_EXERCISE TASKS_
1/ Please output the graphing steps below word for word, from "2. Find the" up to and including "dotted vertical line.".
2/ List every function written in the graphing steps below in the form of a capital or lowercase letter followed by (x).

_SUPPLIED PASSAGE_
********************

1. Factor both the numerator N(x) and the denominator D(x).
2. Cancel any common factors and simplify the function.
3. Equate the canceled factor to zero. This will give you the x-value of the hole.
4. Plug this x-value in the simplified function to find the y-value of the hole.
5. Plot that hole (or holes) on the graph.

VERTICAL ASYMPTOTES

1. Plot the remaining zeros of D(x) on the x-axis. Draw vertical dotted lines through them. These are the locations for the vertical asymptotes.
2. Find the sign of f(x), just before and after the dotted line. This you can do by finding the signs of the factors in the simplified function and resolving them. This will tell you if the graph is going asymptotic upwards or downwards near the dotted vertical line.
3. Find remaining zeros of N(x) on the x-axis. These are points where the graph crosses the x-axis.

********************

_EXTRACTED INFORMATION_
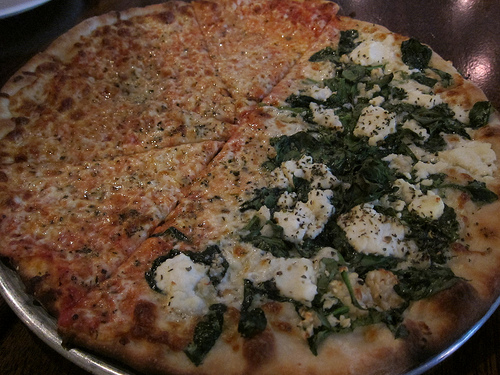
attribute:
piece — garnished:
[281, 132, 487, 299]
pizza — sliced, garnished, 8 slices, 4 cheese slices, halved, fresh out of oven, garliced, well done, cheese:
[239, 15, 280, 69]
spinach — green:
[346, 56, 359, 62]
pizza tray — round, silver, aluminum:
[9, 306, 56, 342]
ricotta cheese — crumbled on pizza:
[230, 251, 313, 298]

********************

_ANSWERS PER TASK_
1/
2. Find the sign of f(x), just before and after the dotted line. This you can do by finding the signs of the factors in the simplified function and resolving them. This will tell you if the graph is going asymptotic upwards or downwards near the dotted vertical line.

2/ N(x), D(x), f(x)